◆ **Request**
Print the listing below word for word, but drop any pictures it contains.

☆ ☆ ☆ ☆ ☆

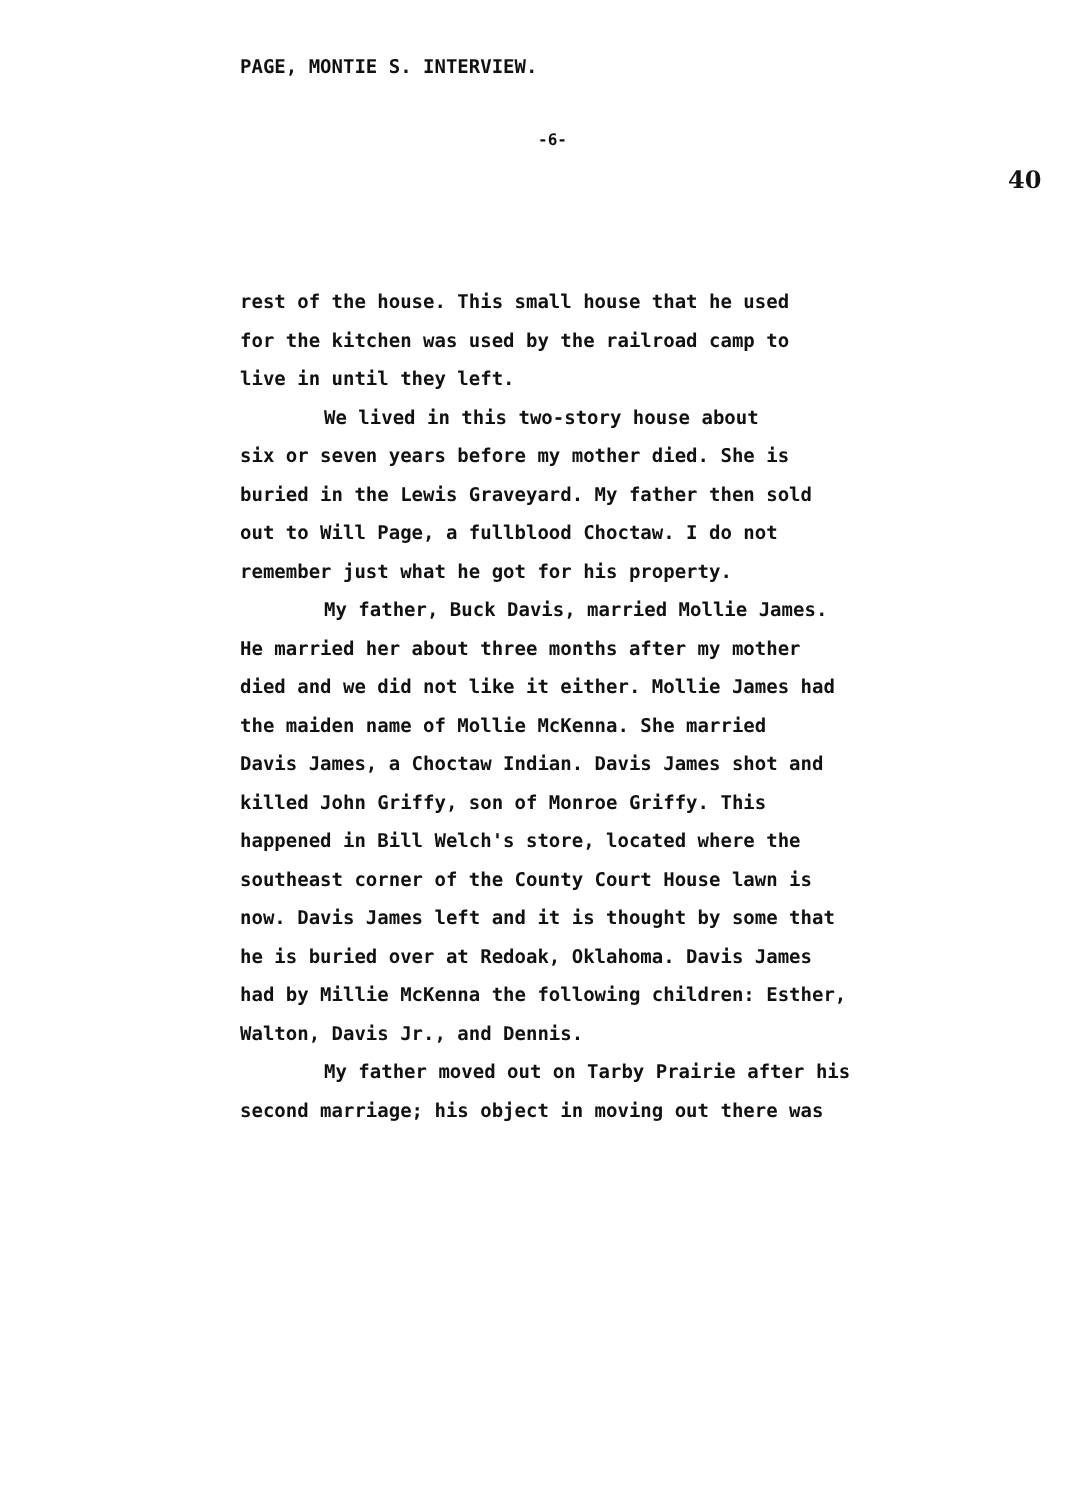PAGE, MONTIE S. INTERVIEW.
-6-
40
rest of the house. This small house that he used
for the kitchen was used by the railroad camp to
live in until they left.
We lived in this two-story house about
six or seven years before my mother died. She is
buried in the Lewis Graveyard. My father then sold
out to Will Page, a fullblood Choctaw. I do not
remember just what he got for his property.
My father, Buck Davis, married Mollie James.
He married her about three months after my mother
died and we did not like it either. Mollie James had
the maiden name of Mollie McKenna. She married
Davis James, a Choctaw Indian. Davis James shot and
killed John Griffy, son of Monroe Griffy. This
happened in Bill Welch's store, located where the
southeast corner of the County Court House lawn is
now. Davis James left and it is thought by some that
he is buried over at Redoak, Oklahoma. Davis James
had by Millie McKenna the following children: Esther,
Walton, Davis Jr., and Dennis.
My father moved out on Tarby Prairie after his
second marriage; his object in moving out there was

☆ ☆ ☆ ☆ ☆

◆ **Exercise answer**
PAGE, MONTIE S. INTERVIEW.
-6-
40
rest of the house. This small house that he used
for the kitchen was used by the railroad camp to
live in until they left.
We lived in this two-story house about
six or seven years before my mother died. She is
buried in the Lewis Graveyard. My father then sold
out to Will Page, a fullblood Choctaw. I do not
remember just what he got for his property.
My father, Buck Davis, married Mollie James.
He married her about three months after my mother
died and we did not like it either. Mollie James had
the maiden name of Mollie McKenna. She married
Davis James, a Choctaw Indian. Davis James shot and
killed John Griffy, son of Monroe Griffy. This
happened in Bill Welch's store, located where the
southeast corner of the County Court House lawn is
now. Davis James left and it is thought by some that
he is buried over at Redoak, Oklahoma. Davis James
had by Millie McKenna the following children: Esther,
Walton, Davis Jr., and Dennis.
My father moved out on Tarby Prairie after his
second marriage; his object in moving out there was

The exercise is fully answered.